#### Data:
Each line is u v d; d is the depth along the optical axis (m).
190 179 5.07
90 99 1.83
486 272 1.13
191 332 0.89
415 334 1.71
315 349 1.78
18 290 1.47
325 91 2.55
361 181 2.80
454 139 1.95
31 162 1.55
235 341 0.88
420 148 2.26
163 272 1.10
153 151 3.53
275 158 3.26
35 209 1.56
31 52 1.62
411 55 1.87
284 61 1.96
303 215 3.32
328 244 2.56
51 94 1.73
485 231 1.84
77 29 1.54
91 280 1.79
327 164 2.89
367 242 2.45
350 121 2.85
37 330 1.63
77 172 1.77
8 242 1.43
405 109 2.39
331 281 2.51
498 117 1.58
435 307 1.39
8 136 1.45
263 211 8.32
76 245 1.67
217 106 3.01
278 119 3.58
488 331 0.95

#### Task details:
Set down each line from the line containing "35 209 1.56" through the final line of the data, exactly and with nothing added.

#### Result:
35 209 1.56
31 52 1.62
411 55 1.87
284 61 1.96
303 215 3.32
328 244 2.56
51 94 1.73
485 231 1.84
77 29 1.54
91 280 1.79
327 164 2.89
367 242 2.45
350 121 2.85
37 330 1.63
77 172 1.77
8 242 1.43
405 109 2.39
331 281 2.51
498 117 1.58
435 307 1.39
8 136 1.45
263 211 8.32
76 245 1.67
217 106 3.01
278 119 3.58
488 331 0.95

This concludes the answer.